- The term ‘K-shaped recovery’ is used to describe what has been happening in varying degrees since the financial crisis of 2008: The growing gap between winners and losers among countries, economic sectors, companies, and, of course, people.
- For example: Industries like technology, retail, and software services have recovered from the industry and begun re-hiring, while the travel, entertainment, hospitality, and food services industries have continued to decline past March levels.
Other Major Types of Economic Recoveries
- If the economic disruption was just for a small period wherein more than people’s incomes, it was their ability to spend that was restricted, it is possible to imagine a “Z”-shaped recovery.
- In this, the GDP — and here we are talking about absolute GDP, not GDP’s growth rate — actually overshoots the trend path because of the pent-up demand.
- Imagine, deferred parties, salon visits, movies, purchase of new cars, houses and appliances etc. — all of them get bunched up together.
- But what if the economic disruption lasts longer resulting in several activities being forgone instead of being deferred?
- For instance, even the monthly haircut — when you go to the salon after 3 months, you have already lost 2 haircuts-worth of economic activity forever!
- In such a scenario, and assuming incomes and jobs are not permanently lost, the economic growth recovers sharply and returns to the path it was following before the disruption. This is called a “V”-shaped recovery.

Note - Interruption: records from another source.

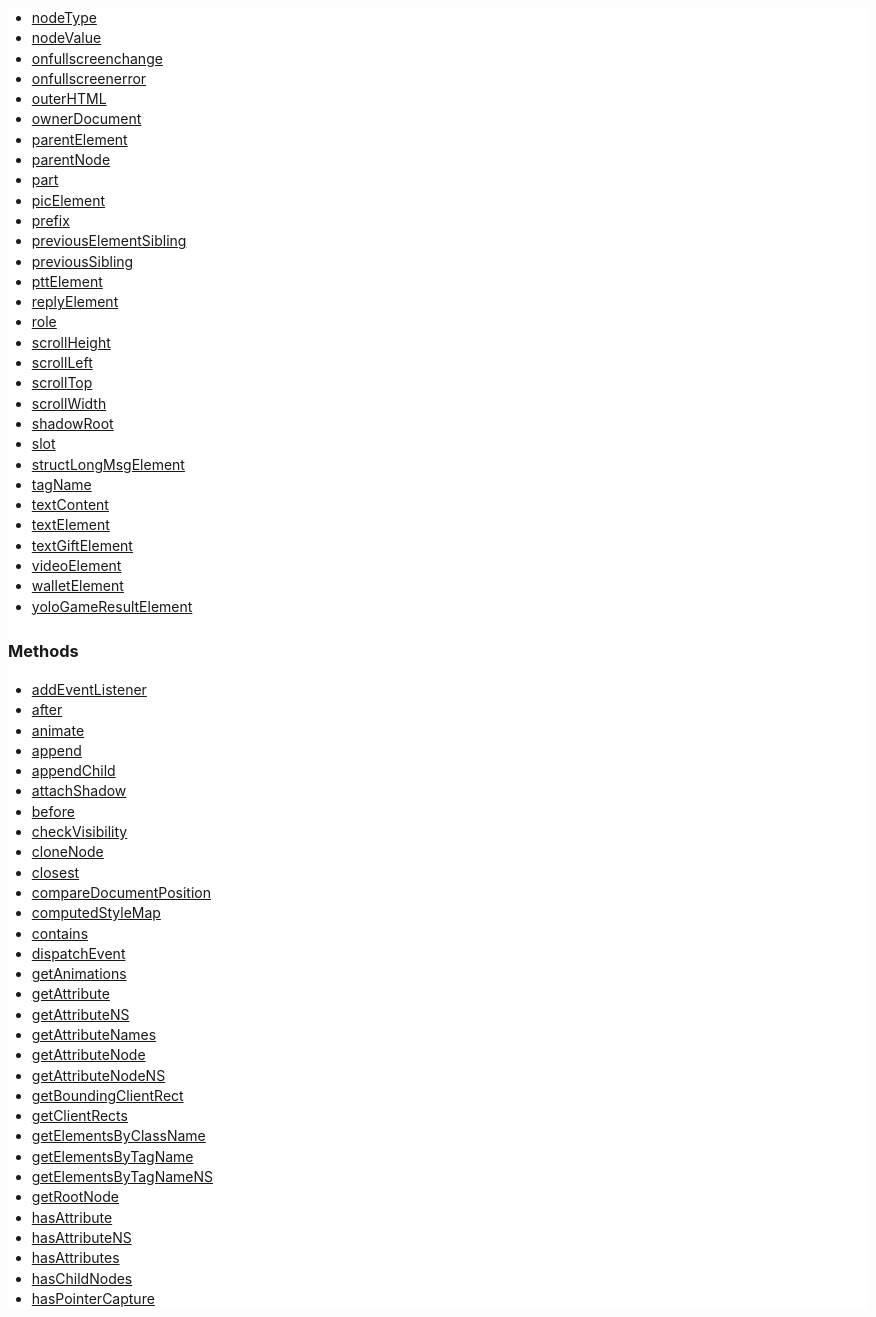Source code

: - [nodeType](element.Element.md#nodetype)
- [nodeValue](element.Element.md#nodevalue)
- [onfullscreenchange](element.Element.md#onfullscreenchange)
- [onfullscreenerror](element.Element.md#onfullscreenerror)
- [outerHTML](element.Element.md#outerhtml)
- [ownerDocument](element.Element.md#ownerdocument)
- [parentElement](element.Element.md#parentelement)
- [parentNode](element.Element.md#parentnode)
- [part](element.Element.md#part)
- [picElement](element.Element.md#picelement)
- [prefix](element.Element.md#prefix)
- [previousElementSibling](element.Element.md#previouselementsibling)
- [previousSibling](element.Element.md#previoussibling)
- [pttElement](element.Element.md#pttelement)
- [replyElement](element.Element.md#replyelement)
- [role](element.Element.md#role)
- [scrollHeight](element.Element.md#scrollheight)
- [scrollLeft](element.Element.md#scrollleft)
- [scrollTop](element.Element.md#scrolltop)
- [scrollWidth](element.Element.md#scrollwidth)
- [shadowRoot](element.Element.md#shadowroot)
- [slot](element.Element.md#slot)
- [structLongMsgElement](element.Element.md#structlongmsgelement)
- [tagName](element.Element.md#tagname)
- [textContent](element.Element.md#textcontent)
- [textElement](element.Element.md#textelement)
- [textGiftElement](element.Element.md#textgiftelement)
- [videoElement](element.Element.md#videoelement)
- [walletElement](element.Element.md#walletelement)
- [yoloGameResultElement](element.Element.md#yologameresultelement)

### Methods

- [addEventListener](element.Element.md#addeventlistener)
- [after](element.Element.md#after)
- [animate](element.Element.md#animate)
- [append](element.Element.md#append)
- [appendChild](element.Element.md#appendchild)
- [attachShadow](element.Element.md#attachshadow)
- [before](element.Element.md#before)
- [checkVisibility](element.Element.md#checkvisibility)
- [cloneNode](element.Element.md#clonenode)
- [closest](element.Element.md#closest)
- [compareDocumentPosition](element.Element.md#comparedocumentposition)
- [computedStyleMap](element.Element.md#computedstylemap)
- [contains](element.Element.md#contains)
- [dispatchEvent](element.Element.md#dispatchevent)
- [getAnimations](element.Element.md#getanimations)
- [getAttribute](element.Element.md#getattribute)
- [getAttributeNS](element.Element.md#getattributens)
- [getAttributeNames](element.Element.md#getattributenames)
- [getAttributeNode](element.Element.md#getattributenode)
- [getAttributeNodeNS](element.Element.md#getattributenodens)
- [getBoundingClientRect](element.Element.md#getboundingclientrect)
- [getClientRects](element.Element.md#getclientrects)
- [getElementsByClassName](element.Element.md#getelementsbyclassname)
- [getElementsByTagName](element.Element.md#getelementsbytagname)
- [getElementsByTagNameNS](element.Element.md#getelementsbytagnamens)
- [getRootNode](element.Element.md#getrootnode)
- [hasAttribute](element.Element.md#hasattribute)
- [hasAttributeNS](element.Element.md#hasattributens)
- [hasAttributes](element.Element.md#hasattributes)
- [hasChildNodes](element.Element.md#haschildnodes)
- [hasPointerCapture](element.Element.md#haspointercapture)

- But what will happen if this recovery is slower and takes more time because the economic disruption resulted in several jobs being lost and people losing incomes, drawing down on their savings etc.?
- Then the economy will follow a “U”-shaped path. In such a scenario, after the initial fall, the recovery is gradual before regaining its momentum.
- Since we are talking about a Covid-induced disruption, it makes sense to also look at a “W”-shaped recovery as well.
- This shape allows for the possibility of a V-shaped recovery, which is pegged back by a second wave of infections until of course, the economy recovers for the second time.
- The last scenario is the one policy-makers most dread. It is called the “L”-shape recovery.
- Here, simply put, the economy fails to regain the level of GDP even after years go by.
- As the shape shows, there is a permanent loss to the economy’s ability to produce.